The husband argued that the court should declare the agreement unenforceable because certain events during the marriage were unforeseen and would make enforcement unconscionable. Those events included a house fire, a business interest loss, destruction of a business in a hurricane and the birth of three children, resulting in reduced asset values and income.

The Supreme Court reviewed the state UPAA and its incorporated McHugh standard, explaining that Connecticut courts looking at unconscionability at the time of divorce should first decide if unexpected marital circumstances beyond the party’s initial contemplation had occurred. If so, were they “so far beyond the contemplation of the parties at the time the agreement was made as to make enforcement … work an injustice”? Grabe, 341 Conn. 360, quoting McHugh.

The Supreme Court explained (quoting several cases) that a marriage will of course experience uncontemplated events, but to show unconscionability is a “heavy burden” under McHugh. The challenging litigant must prove unexpected, extreme changes in circumstances such as an “extraordinary change in economic status …” to reach the McHugh standard of injustice.
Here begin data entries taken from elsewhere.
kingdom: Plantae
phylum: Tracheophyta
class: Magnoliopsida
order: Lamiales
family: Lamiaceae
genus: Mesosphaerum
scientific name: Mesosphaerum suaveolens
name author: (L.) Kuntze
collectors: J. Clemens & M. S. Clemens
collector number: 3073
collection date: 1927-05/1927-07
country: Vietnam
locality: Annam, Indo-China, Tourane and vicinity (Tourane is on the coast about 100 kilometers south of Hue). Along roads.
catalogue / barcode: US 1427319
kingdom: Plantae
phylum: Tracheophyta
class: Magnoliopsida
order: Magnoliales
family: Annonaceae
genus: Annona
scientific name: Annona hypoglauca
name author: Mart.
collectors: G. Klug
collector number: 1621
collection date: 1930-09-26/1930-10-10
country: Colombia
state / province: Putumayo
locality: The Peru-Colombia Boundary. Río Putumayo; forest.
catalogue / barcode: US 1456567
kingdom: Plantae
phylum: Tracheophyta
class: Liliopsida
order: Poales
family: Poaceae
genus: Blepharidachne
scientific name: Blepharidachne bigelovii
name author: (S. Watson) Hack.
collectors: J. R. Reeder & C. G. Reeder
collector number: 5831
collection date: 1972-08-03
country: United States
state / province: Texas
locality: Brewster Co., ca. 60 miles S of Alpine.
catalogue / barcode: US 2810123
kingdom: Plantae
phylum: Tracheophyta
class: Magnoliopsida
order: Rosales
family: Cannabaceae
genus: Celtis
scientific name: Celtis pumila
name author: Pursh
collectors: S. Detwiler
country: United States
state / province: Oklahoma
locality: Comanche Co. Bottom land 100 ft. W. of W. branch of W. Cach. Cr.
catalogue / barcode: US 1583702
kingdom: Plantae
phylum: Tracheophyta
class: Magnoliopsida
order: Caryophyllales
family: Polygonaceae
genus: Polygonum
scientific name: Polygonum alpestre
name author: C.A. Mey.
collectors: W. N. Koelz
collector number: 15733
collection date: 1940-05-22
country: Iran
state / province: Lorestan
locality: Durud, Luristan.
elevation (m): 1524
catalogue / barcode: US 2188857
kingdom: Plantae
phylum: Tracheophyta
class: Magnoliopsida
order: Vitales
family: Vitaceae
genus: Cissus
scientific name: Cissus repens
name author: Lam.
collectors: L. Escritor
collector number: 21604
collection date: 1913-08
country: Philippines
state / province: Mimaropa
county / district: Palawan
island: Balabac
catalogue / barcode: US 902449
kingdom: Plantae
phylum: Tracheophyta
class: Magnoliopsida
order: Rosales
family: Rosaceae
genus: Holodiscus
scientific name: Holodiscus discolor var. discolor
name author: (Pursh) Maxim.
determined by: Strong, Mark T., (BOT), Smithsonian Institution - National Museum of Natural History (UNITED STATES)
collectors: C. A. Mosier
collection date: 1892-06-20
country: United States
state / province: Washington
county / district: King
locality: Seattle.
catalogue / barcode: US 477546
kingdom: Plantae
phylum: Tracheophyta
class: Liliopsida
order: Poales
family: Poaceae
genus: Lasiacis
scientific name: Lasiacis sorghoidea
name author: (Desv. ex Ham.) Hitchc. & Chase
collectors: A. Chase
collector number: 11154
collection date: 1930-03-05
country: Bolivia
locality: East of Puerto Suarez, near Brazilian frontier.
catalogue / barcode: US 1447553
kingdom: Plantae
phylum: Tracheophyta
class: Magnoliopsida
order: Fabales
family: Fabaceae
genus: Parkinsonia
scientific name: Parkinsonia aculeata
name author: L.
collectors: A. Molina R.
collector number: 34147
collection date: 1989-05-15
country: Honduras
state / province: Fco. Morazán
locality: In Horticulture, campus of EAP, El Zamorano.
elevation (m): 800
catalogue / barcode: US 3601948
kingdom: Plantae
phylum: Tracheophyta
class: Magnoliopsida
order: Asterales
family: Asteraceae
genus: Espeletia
The court shot down the husband’s claims of unconscionability – that enforcing the agreement would change the children’s standard of living or that his loss in financial worth would impair his relationship with his children. “Extraordinary disparity between the incomes or standards of living of the custodial parent and the children, on the one hand, and the noncustodial parent, on the other hand” does not create unfairness or unconscionability.

The evidence showed that the husband would still have “significant assets” and be able to earn income in the future. The court reasoned that becoming unexpectedly unemployed and refusing to seek employment should not be enough to invalidate a prenuptial agreement.

Experienced divorce counsel can analyze the unique facts and circumstances of a case like this to determine whether adequate basis exists to challenge a premarital agreement or on the other hand, how to defend one.